**Exercise description**
Copy out each line in the material below that has the word "minor".

····················

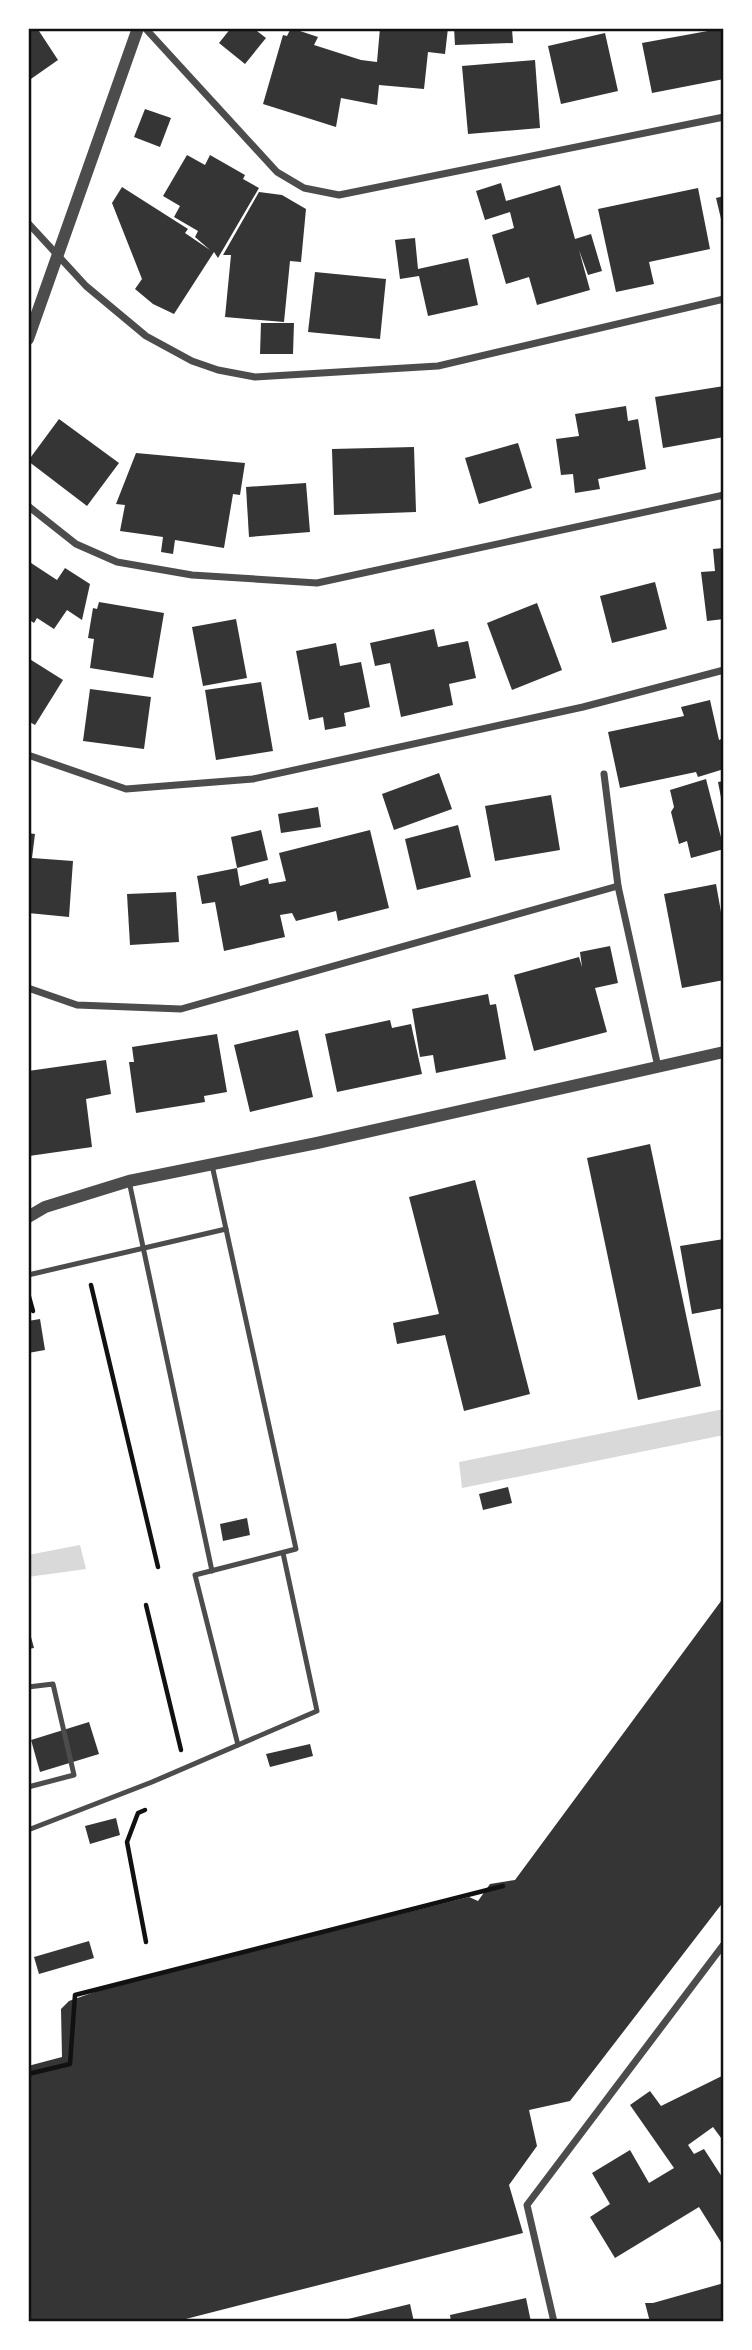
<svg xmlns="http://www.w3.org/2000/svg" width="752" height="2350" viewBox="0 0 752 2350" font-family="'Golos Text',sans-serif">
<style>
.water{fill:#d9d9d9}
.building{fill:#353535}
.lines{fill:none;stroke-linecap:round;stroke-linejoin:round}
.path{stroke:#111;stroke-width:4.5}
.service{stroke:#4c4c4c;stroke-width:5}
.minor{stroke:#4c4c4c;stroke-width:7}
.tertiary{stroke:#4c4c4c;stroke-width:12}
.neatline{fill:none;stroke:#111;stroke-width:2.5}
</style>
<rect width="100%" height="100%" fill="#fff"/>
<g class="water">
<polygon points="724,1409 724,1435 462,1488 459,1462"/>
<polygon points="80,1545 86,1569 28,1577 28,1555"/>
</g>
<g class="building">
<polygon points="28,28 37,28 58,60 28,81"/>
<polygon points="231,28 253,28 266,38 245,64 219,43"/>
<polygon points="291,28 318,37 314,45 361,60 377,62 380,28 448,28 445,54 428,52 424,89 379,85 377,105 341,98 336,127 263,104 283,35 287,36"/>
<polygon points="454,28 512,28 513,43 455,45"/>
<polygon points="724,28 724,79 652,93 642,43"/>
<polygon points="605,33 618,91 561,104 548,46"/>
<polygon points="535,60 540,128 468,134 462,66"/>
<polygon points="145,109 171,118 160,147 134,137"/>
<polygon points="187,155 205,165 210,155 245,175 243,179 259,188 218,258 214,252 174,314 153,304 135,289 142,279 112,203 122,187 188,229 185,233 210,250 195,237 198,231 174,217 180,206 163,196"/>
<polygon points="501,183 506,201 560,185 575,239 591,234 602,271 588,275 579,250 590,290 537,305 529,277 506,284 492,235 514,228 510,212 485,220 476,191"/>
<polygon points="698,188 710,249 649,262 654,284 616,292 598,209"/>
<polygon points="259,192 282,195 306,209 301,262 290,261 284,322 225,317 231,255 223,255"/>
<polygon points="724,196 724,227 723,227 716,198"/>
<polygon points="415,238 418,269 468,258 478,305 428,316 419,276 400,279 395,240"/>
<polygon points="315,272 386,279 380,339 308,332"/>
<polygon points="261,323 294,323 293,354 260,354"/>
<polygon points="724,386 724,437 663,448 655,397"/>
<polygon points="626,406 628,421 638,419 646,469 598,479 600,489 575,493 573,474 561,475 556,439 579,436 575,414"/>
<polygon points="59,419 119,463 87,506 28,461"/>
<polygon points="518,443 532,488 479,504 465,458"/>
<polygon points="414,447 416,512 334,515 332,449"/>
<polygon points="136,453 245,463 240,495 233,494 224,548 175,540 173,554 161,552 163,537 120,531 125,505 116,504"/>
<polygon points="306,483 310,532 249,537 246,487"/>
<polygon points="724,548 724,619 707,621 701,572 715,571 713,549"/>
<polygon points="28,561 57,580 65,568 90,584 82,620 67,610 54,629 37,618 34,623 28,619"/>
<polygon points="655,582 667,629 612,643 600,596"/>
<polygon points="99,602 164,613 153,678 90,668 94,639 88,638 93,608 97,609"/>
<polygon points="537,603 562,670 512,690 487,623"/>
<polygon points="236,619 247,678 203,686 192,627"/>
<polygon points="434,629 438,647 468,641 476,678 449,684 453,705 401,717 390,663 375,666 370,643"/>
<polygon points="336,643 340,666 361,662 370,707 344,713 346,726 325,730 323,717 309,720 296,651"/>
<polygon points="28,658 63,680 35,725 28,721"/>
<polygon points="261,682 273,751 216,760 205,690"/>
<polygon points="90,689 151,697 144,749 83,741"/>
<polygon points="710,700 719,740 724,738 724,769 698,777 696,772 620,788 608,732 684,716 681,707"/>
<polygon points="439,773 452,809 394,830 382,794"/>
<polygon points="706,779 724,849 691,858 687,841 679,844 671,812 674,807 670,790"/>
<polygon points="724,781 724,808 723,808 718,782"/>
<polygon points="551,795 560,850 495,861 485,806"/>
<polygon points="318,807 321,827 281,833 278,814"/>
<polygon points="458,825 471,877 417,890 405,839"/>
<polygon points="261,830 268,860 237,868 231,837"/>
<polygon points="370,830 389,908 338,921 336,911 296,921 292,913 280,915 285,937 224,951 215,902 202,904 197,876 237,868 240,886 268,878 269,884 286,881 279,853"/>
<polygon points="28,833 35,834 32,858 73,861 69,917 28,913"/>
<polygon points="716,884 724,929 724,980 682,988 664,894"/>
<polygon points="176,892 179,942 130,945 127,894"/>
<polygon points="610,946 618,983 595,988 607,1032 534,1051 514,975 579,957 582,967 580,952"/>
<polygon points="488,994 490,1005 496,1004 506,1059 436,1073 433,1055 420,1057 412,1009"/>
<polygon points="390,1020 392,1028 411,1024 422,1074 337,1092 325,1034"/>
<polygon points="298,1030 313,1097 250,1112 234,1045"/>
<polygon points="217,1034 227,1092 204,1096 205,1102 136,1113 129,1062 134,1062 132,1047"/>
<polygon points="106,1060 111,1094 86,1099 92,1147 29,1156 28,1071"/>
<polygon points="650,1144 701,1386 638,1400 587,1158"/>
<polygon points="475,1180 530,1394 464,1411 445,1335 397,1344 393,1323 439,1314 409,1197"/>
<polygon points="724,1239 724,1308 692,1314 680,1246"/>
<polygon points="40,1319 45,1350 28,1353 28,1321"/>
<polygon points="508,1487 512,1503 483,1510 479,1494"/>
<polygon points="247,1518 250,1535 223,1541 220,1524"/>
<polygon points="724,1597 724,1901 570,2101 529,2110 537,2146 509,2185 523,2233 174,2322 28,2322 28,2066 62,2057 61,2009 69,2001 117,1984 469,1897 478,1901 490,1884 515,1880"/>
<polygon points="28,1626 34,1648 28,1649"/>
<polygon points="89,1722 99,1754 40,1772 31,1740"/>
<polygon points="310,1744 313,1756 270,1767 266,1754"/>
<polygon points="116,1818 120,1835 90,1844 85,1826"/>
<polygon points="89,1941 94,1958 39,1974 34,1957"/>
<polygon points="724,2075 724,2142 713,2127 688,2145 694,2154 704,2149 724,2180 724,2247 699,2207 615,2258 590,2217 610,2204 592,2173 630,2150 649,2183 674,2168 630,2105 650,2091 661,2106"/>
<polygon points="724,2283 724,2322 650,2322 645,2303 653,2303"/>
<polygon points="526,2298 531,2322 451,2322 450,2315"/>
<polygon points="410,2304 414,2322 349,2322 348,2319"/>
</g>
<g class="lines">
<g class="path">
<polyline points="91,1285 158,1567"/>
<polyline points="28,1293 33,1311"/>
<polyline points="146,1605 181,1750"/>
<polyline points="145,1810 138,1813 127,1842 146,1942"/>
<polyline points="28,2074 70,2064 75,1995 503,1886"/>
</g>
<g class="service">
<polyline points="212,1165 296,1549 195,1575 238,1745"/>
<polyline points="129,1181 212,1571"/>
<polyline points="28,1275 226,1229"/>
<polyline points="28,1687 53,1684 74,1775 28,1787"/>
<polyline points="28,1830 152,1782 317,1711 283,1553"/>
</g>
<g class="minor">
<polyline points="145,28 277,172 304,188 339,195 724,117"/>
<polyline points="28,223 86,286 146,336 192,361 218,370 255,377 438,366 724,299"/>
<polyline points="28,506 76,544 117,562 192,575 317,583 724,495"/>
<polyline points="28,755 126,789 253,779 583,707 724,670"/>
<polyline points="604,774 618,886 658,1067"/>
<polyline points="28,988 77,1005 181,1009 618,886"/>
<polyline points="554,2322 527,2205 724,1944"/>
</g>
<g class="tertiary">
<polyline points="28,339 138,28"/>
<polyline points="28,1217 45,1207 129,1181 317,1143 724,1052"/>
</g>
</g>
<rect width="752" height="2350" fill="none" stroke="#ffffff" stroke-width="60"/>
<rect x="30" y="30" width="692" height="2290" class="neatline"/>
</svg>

····················

**Answer section**
.minor{stroke:#4c4c4c;stroke-width:7}
<g class="minor">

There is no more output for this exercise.